El máximo tribunal del país determinó que no hubo infracción al debido proceso en la actuación de la jueza que dictó la sentencia impugnada. La defensa había cuestionado la intervención de la jueza de garantía, quien abrió un debate sobre una salida alternativa antes de iniciar el juicio oral simplificado. Según el fallo, la defensa alegó que esta intervención podría haber contaminado el proceso, vulnerando así el artículo 335 en relación con los artículos 245 y 389 del Código Procesal Penal.
Sin embargo, la Corte Suprema argumentó que para que el recurso de nulidad fuera procedente, la defensa debió haber planteado la ilicitud de manera oportuna, lo que no ocurrió en este caso. La jueza de garantía había consultado a los intervinientes sobre posibles causales de inhabilidad en su contra, y no se presentó controversia al respecto, lo que permitió que el juicio continuara sin objeciones.
El fallo también destacó que el agravio principal no fue planteado durante el juicio oral, lo que configuró una alegación nueva que no fue debatida entre las partes. La Corte subrayó que, aunque se hubiera producido una infracción procesal, esta no podría ser admitida debido a que contravendría el artículo 377 del Código Procesal Penal y los principios que rigen el proceso penal.
Además, la Corte Suprema indicó que para declarar la nulidad solicitada, era necesario demostrar que existió una actuación defectuosa que afectara el debido proceso del encausado. Las argumentaciones de la defensa fueron consideradas genéricas, ya que no explicaron cómo los defectos formales denunciados habrían transgredido las garantías fundamentales del acusado de manera significativa.

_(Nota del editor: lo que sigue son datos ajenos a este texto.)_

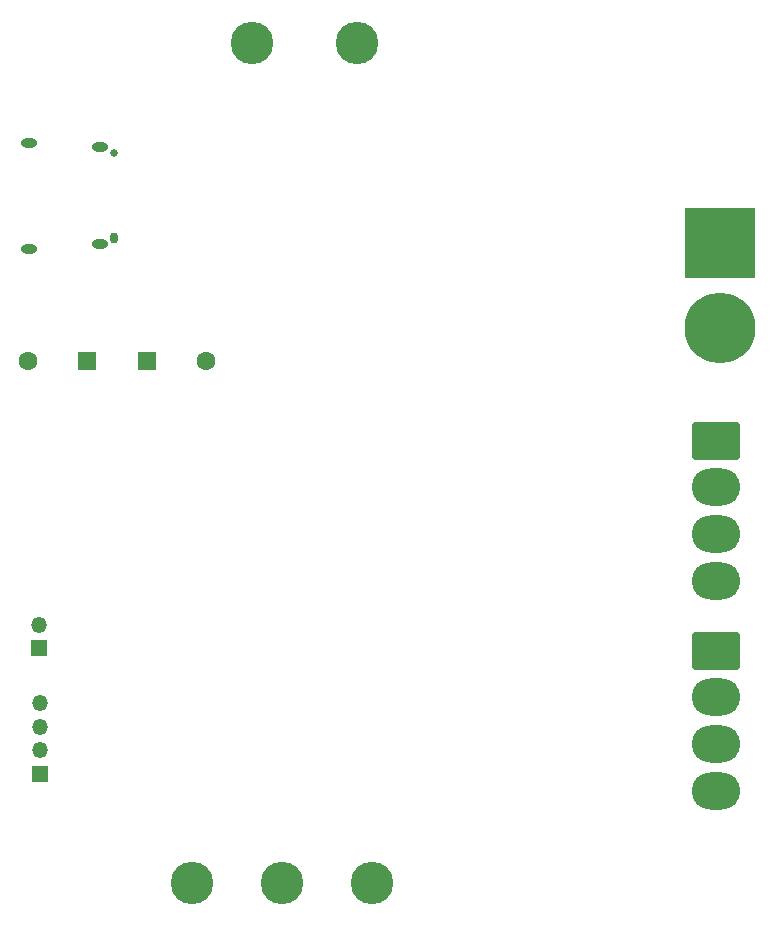
<source format=gbs>
G04 #@! TF.GenerationSoftware,KiCad,Pcbnew,(6.0.7)*
G04 #@! TF.CreationDate,2022-11-10T22:17:51-08:00*
G04 #@! TF.ProjectId,Gimbal,47696d62-616c-42e6-9b69-6361645f7063,rev?*
G04 #@! TF.SameCoordinates,Original*
G04 #@! TF.FileFunction,Soldermask,Bot*
G04 #@! TF.FilePolarity,Negative*
%FSLAX46Y46*%
G04 Gerber Fmt 4.6, Leading zero omitted, Abs format (unit mm)*
G04 Created by KiCad (PCBNEW (6.0.7)) date 2022-11-10 22:17:51*
%MOMM*%
%LPD*%
G01*
G04 APERTURE LIST*
G04 Aperture macros list*
%AMRoundRect*
0 Rectangle with rounded corners*
0 $1 Rounding radius*
0 $2 $3 $4 $5 $6 $7 $8 $9 X,Y pos of 4 corners*
0 Add a 4 corners polygon primitive as box body*
4,1,4,$2,$3,$4,$5,$6,$7,$8,$9,$2,$3,0*
0 Add four circle primitives for the rounded corners*
1,1,$1+$1,$2,$3*
1,1,$1+$1,$4,$5*
1,1,$1+$1,$6,$7*
1,1,$1+$1,$8,$9*
0 Add four rect primitives between the rounded corners*
20,1,$1+$1,$2,$3,$4,$5,0*
20,1,$1+$1,$4,$5,$6,$7,0*
20,1,$1+$1,$6,$7,$8,$9,0*
20,1,$1+$1,$8,$9,$2,$3,0*%
G04 Aperture macros list end*
%ADD10C,3.600000*%
%ADD11R,1.350000X1.350000*%
%ADD12O,1.350000X1.350000*%
%ADD13RoundRect,0.250000X-1.800000X1.330000X-1.800000X-1.330000X1.800000X-1.330000X1.800000X1.330000X0*%
%ADD14O,4.100000X3.160000*%
%ADD15C,6.000000*%
%ADD16R,6.000000X6.000000*%
%ADD17R,1.600000X1.600000*%
%ADD18C,1.600000*%
%ADD19C,0.650000*%
%ADD20O,0.650000X0.950000*%
%ADD21O,1.400000X0.800000*%
G04 APERTURE END LIST*
D10*
X144780000Y-49530000D03*
D11*
X117870000Y-111458000D03*
D12*
X117870000Y-109458000D03*
X117870000Y-107458000D03*
X117870000Y-105458000D03*
D13*
X175117000Y-83214000D03*
D14*
X175117000Y-87174000D03*
X175117000Y-91134000D03*
X175117000Y-95094000D03*
D11*
X117818000Y-100806000D03*
D12*
X117818000Y-98806000D03*
D10*
X130810000Y-120650000D03*
X135890000Y-49530000D03*
X138430000Y-120650000D03*
D15*
X175514000Y-73704000D03*
D16*
X175514000Y-66504000D03*
D13*
X175117000Y-100994000D03*
D14*
X175117000Y-104954000D03*
X175117000Y-108914000D03*
X175117000Y-112874000D03*
D10*
X146050000Y-120650000D03*
D17*
X121882000Y-76454000D03*
D18*
X116882000Y-76454000D03*
D19*
X124210000Y-58884000D03*
D20*
X124210000Y-66084000D03*
D21*
X117010000Y-66974000D03*
X122960000Y-58354000D03*
X122960000Y-66614000D03*
X117010000Y-57994000D03*
D17*
X126962000Y-76454000D03*
D18*
X131962000Y-76454000D03*
M02*

</source>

En relación con la valoración de la prueba y la fundamentación de la sentencia condenatoria, el tribunal concluyó que la sentencia impugnada había establecido adecuadamente el nexo causal entre la conducta del médico y el fallecimiento de la víctima. Se aclaró que las omisiones de otros profesionales del Hospital San Juan de Dios no exoneraban al acusado de responsabilidad.
Finalmente, la Corte Suprema enfatizó que la mera discrepancia con las conclusiones del tribunal no constituye una causal de nulidad. Para ello, es necesario identificar deficiencias específicas en el razonamiento del fallo, lo que no fue realizado por la defensa en este caso. Por lo tanto, la Corte desestimó el recurso de nulidad, confirmando la validez de la sentencia original.